Quality of life
The refrain in Kauffman’s consistent community homily is easy to detect: Quality of life. Kauffman believes that bike trails, public parks and a vibrant downtown are all key elements that will bring people to Goshen and keep them here to raise families.
“I would hope 20 years from now we have things developed like Fidler’s Park,” Kauffman said. “… I would hope that we would have a community center 20 years from now. … I would hope we have (newly developed) housing along the millrace. … I would hope we will have broken the cycle of people not valuing an education.”
Up until recently, the immigration into Goshen was from other states, not other countries, Kauffman explained. Those were the days when the coal mining jobs were drying up in the Appalachian states and the mobile home industry was flourishing in Elkhart County.
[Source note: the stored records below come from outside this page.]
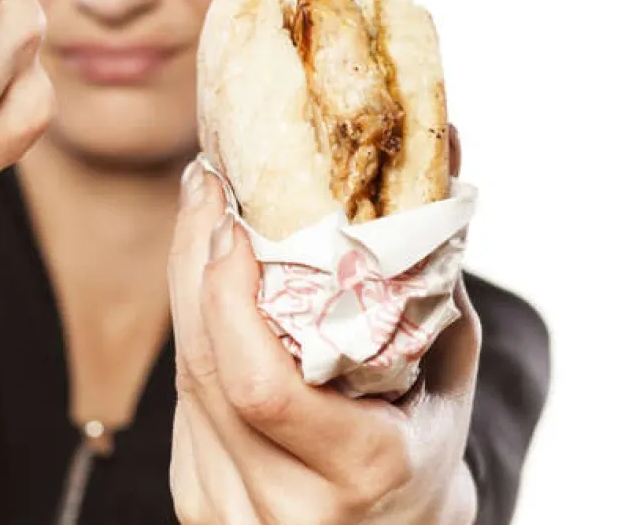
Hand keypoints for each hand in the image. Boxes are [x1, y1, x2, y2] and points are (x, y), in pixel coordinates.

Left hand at [168, 129, 479, 523]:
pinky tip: (205, 293)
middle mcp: (287, 506)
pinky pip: (182, 405)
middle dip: (193, 264)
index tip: (232, 219)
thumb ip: (434, 271)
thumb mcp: (448, 373)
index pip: (259, 386)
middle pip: (204, 369)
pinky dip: (194, 340)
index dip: (228, 297)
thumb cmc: (428, 444)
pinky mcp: (198, 504)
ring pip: (182, 382)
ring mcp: (232, 513)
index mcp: (360, 473)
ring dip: (184, 292)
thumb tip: (448, 143)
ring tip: (202, 220)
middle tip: (204, 189)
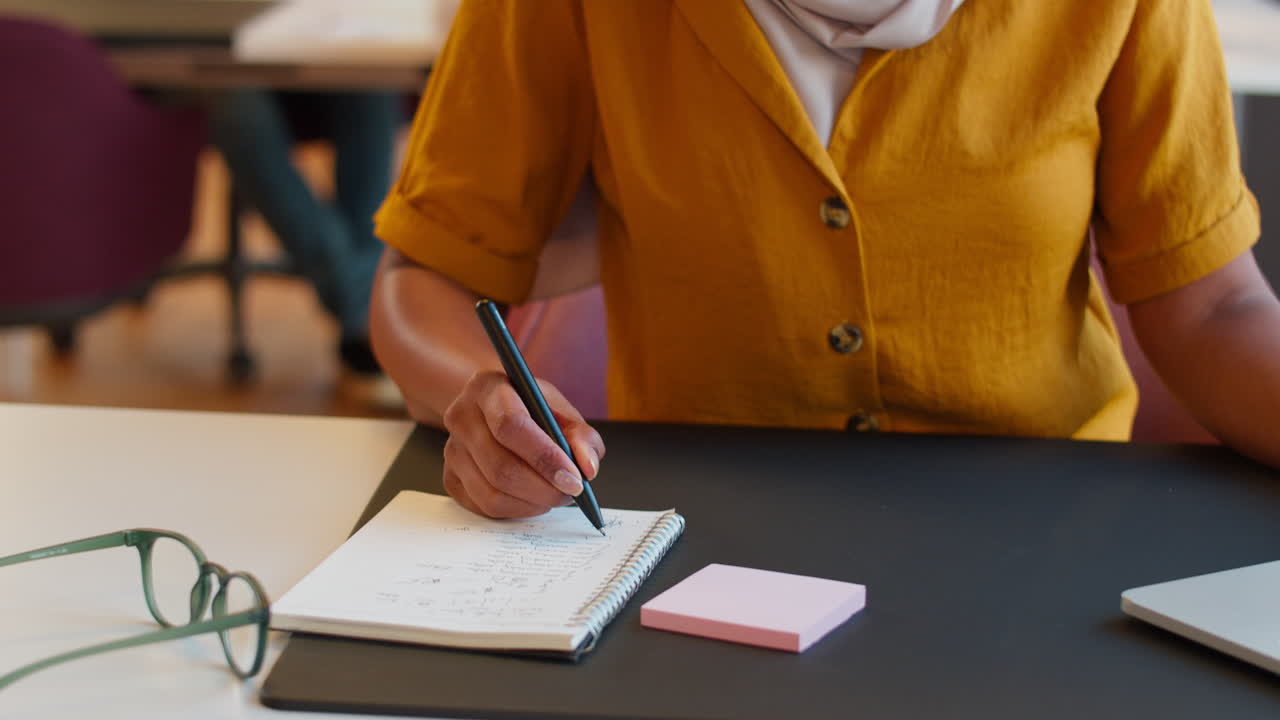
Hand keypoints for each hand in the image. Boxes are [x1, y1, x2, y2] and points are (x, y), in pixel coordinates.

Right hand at [441, 370, 604, 517]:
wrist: (493, 410)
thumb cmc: (530, 409)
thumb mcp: (560, 410)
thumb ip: (582, 436)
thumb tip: (587, 468)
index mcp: (488, 388)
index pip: (511, 425)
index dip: (545, 457)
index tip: (574, 479)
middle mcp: (461, 416)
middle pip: (500, 466)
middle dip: (543, 488)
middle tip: (570, 493)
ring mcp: (451, 450)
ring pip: (492, 493)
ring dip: (532, 503)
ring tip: (554, 495)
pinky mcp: (450, 478)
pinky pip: (484, 507)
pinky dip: (517, 510)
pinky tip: (533, 498)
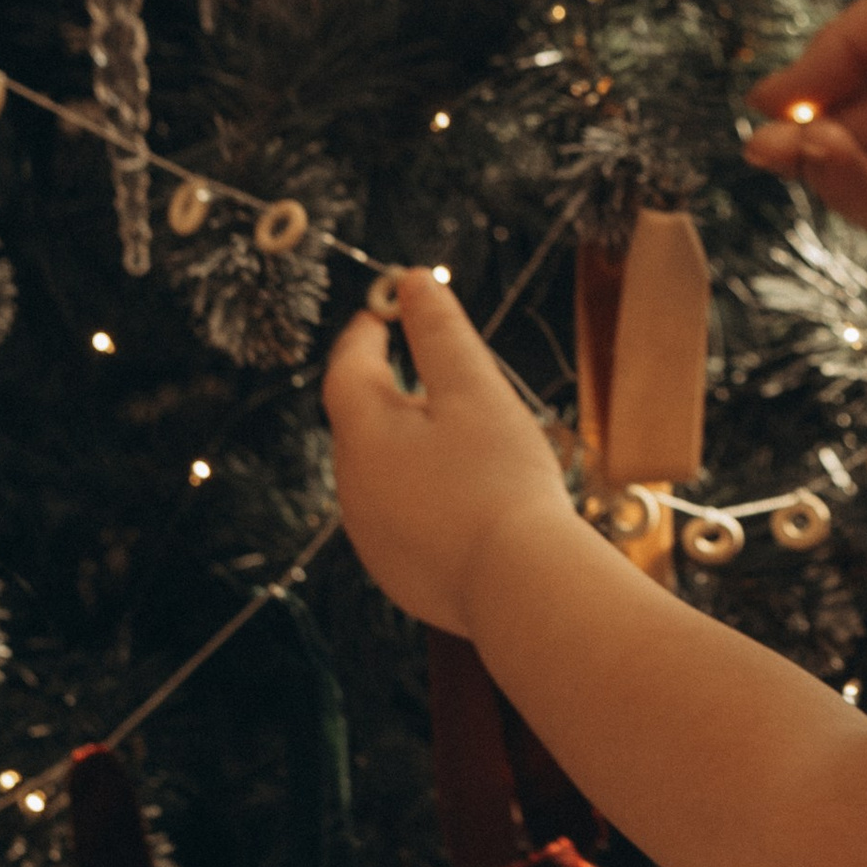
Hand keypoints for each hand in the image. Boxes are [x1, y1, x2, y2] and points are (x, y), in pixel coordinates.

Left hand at [323, 271, 578, 635]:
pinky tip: (469, 501)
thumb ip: (439, 331)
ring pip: (384, 474)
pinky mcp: (397, 574)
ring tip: (467, 441)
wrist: (520, 585)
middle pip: (364, 422)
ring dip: (413, 450)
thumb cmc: (500, 481)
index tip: (384, 308)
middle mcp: (352, 488)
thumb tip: (411, 280)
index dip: (365, 331)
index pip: (347, 367)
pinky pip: (404, 519)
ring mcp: (371, 537)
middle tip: (439, 373)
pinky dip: (427, 499)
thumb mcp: (474, 389)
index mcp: (362, 435)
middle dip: (395, 392)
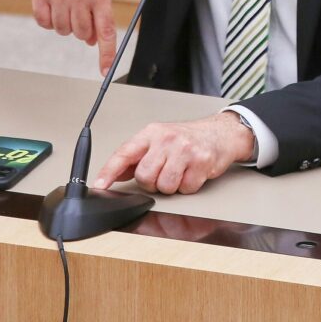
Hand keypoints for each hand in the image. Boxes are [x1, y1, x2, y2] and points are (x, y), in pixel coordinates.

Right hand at [24, 0, 117, 73]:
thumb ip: (100, 10)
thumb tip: (93, 39)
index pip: (105, 31)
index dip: (106, 54)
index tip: (106, 71)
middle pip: (81, 34)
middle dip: (84, 30)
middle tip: (83, 13)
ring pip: (62, 30)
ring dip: (66, 23)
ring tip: (69, 2)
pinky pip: (43, 22)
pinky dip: (49, 20)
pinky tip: (54, 4)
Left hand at [93, 112, 255, 195]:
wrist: (221, 133)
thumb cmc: (188, 138)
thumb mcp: (158, 140)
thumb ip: (136, 158)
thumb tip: (114, 174)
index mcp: (151, 133)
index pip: (125, 153)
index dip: (109, 170)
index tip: (99, 184)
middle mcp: (167, 139)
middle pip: (145, 176)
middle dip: (152, 182)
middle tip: (163, 172)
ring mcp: (185, 150)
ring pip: (165, 185)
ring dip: (171, 186)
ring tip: (179, 172)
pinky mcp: (201, 162)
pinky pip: (185, 188)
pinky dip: (188, 186)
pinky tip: (192, 173)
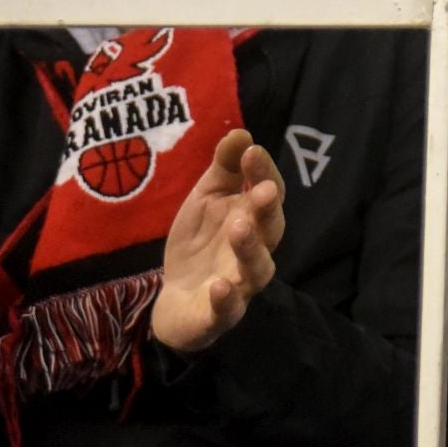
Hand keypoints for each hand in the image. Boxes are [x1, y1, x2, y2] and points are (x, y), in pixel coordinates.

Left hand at [150, 130, 286, 353]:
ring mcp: (241, 284)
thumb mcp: (207, 199)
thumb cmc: (200, 242)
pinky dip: (227, 299)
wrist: (176, 299)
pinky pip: (229, 310)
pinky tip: (220, 286)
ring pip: (257, 269)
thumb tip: (240, 131)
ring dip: (250, 248)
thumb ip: (224, 169)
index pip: (268, 193)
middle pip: (271, 230)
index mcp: (255, 219)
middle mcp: (255, 251)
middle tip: (261, 190)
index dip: (263, 173)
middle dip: (266, 210)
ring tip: (238, 228)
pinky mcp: (220, 315)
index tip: (252, 151)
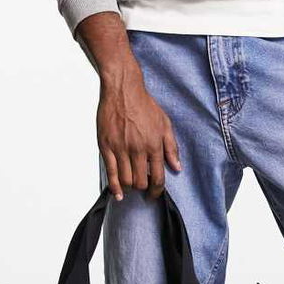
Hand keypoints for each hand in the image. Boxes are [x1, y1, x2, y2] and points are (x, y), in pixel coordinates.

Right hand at [97, 65, 180, 200]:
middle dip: (142, 189)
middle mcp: (137, 149)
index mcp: (154, 145)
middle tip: (142, 187)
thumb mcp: (165, 124)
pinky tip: (117, 193)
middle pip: (140, 183)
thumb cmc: (144, 105)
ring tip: (130, 185)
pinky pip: (110, 172)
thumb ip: (171, 148)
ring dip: (129, 187)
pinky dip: (114, 186)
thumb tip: (177, 167)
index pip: (158, 178)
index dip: (157, 191)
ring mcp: (120, 148)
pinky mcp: (106, 146)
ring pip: (125, 180)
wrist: (123, 89)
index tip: (155, 194)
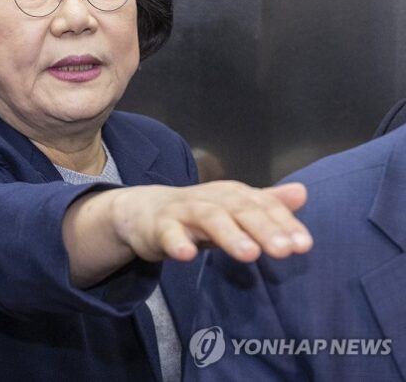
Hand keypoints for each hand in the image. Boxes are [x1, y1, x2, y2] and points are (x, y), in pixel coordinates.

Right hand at [110, 181, 311, 262]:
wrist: (144, 211)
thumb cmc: (196, 213)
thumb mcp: (233, 208)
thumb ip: (267, 203)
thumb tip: (302, 192)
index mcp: (232, 194)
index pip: (263, 205)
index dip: (283, 223)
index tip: (303, 245)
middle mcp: (211, 198)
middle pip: (239, 210)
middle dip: (263, 228)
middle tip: (283, 250)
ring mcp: (184, 211)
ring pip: (209, 218)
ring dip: (229, 234)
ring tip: (249, 254)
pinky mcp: (160, 227)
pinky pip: (168, 234)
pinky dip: (178, 243)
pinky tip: (187, 255)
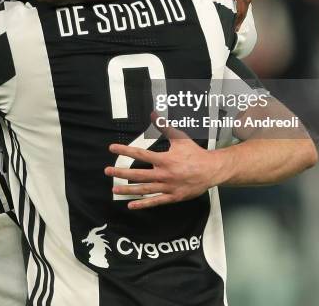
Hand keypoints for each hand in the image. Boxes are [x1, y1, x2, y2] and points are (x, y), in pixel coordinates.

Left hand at [104, 113, 225, 209]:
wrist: (211, 170)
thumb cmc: (194, 153)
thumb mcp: (180, 138)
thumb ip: (164, 127)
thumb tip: (153, 113)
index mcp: (164, 159)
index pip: (140, 154)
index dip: (125, 151)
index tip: (112, 148)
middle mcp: (164, 174)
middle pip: (138, 174)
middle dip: (121, 173)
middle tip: (107, 171)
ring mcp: (168, 187)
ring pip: (144, 189)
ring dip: (128, 190)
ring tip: (114, 189)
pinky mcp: (172, 197)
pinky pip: (155, 202)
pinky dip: (143, 204)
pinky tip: (131, 205)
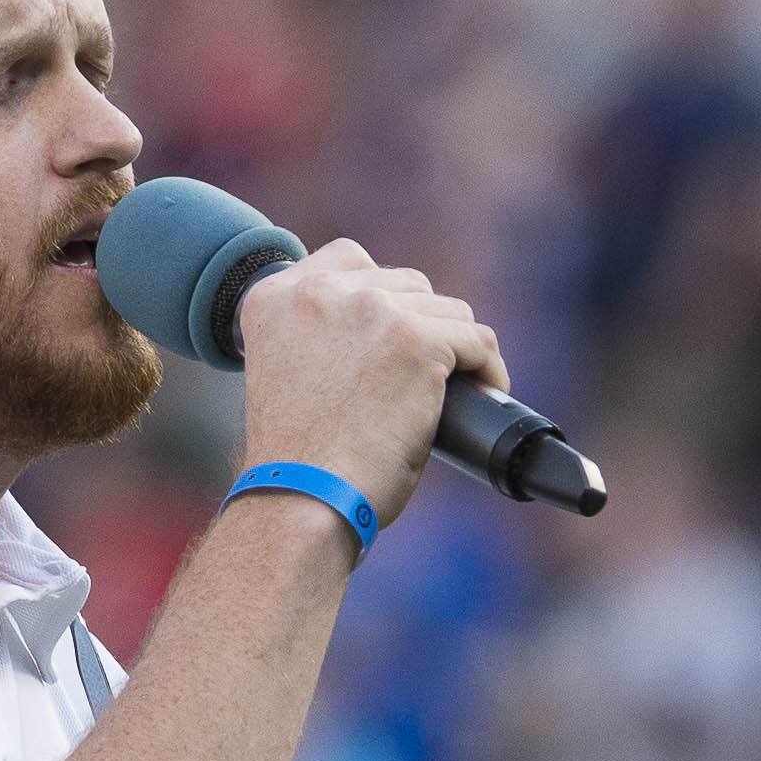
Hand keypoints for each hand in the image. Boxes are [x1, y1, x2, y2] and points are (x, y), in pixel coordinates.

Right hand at [229, 239, 508, 532]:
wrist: (300, 500)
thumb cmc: (296, 462)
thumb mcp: (287, 375)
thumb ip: (317, 338)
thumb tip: (380, 338)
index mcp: (273, 297)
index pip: (348, 260)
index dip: (382, 297)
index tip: (393, 335)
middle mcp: (319, 291)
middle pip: (403, 283)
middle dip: (421, 325)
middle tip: (430, 372)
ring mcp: (371, 310)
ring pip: (445, 309)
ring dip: (455, 346)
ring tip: (460, 384)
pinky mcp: (416, 340)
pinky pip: (477, 340)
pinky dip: (487, 368)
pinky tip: (486, 391)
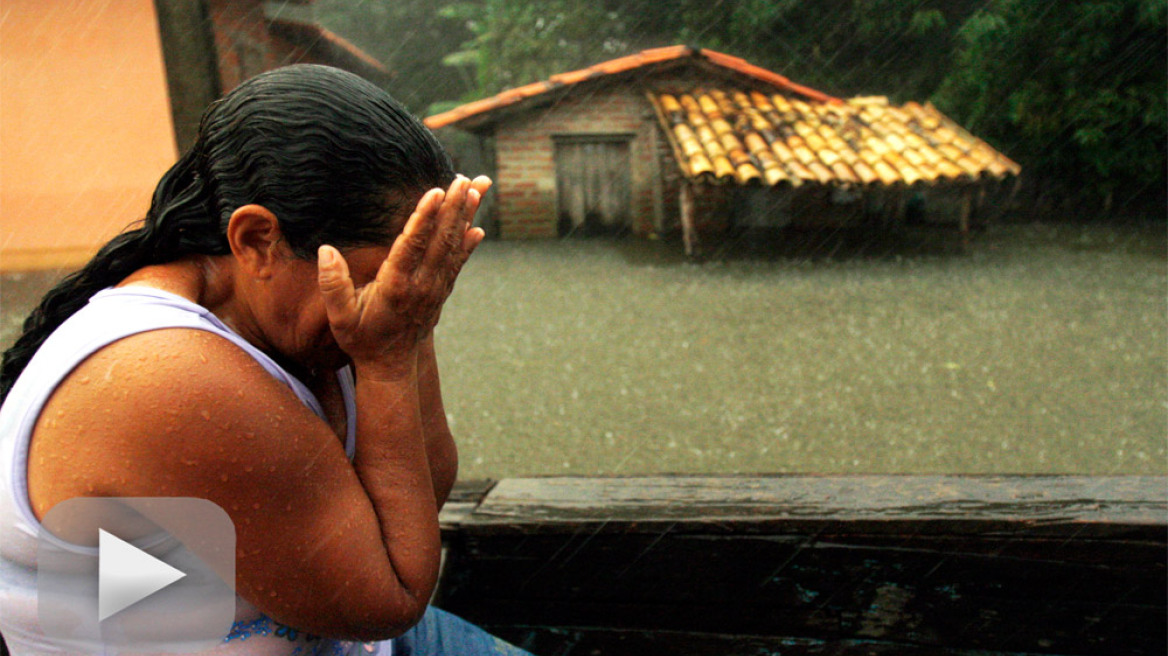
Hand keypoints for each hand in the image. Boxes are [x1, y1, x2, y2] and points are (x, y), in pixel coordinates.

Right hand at [317, 175, 489, 374]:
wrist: (391, 366)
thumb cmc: (361, 338)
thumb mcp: (339, 317)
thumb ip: (332, 285)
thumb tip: (326, 250)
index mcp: (396, 286)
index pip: (412, 245)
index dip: (424, 218)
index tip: (435, 192)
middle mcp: (422, 285)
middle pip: (440, 240)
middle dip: (453, 207)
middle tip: (464, 178)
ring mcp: (435, 288)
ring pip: (453, 247)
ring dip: (465, 217)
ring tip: (477, 189)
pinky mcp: (441, 291)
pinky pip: (457, 262)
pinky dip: (468, 243)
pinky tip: (477, 226)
“People could swing a hammer or get a job at Goshen Rubber or Western Rubber without a high school education and make a living,” Kauffman explained. “Those jobs even paid enough that one parent could work and support the family. But many of those people didn’t have an education, therefore didn’t value it for their kids. Now those jobs aren’t here. So, how are we going to break that cycle?
“You can’t work a job in Goshen anymore unless you have a high school education.”
Kauffman hopes the Horizon Education Initiative will be an efficient bridge from high school to higher education to the workplace in the future. The objective of the initiative is integrate those three aspects to better serve students and the community. Again, better education, Kauffman says, leads to better quality of life.
Keep on pushing
Kauffman also envisions in the future a restructured downtown. With the potential rerouting of U.S. 33 through a “northern connector” route and by moving Ind. 15 to Third Street (reconnecting with Main Street at Madison), he sees the downtown stretch of Main Street being reduced from four to two lanes, angled (possibly reversed) parking and more outdoor dining options.
Goshen has come a long way with its quality of life, Kauffman said. But as far as it has come, he believes now is a critical time in determining where it is going.
“We’ve been fortunate to have a younger generation stepping up at the right time,” Kauffman said. “We have to keep stretching ourselves. We’re not going to move forward by saying, ‘No,’ all the time.”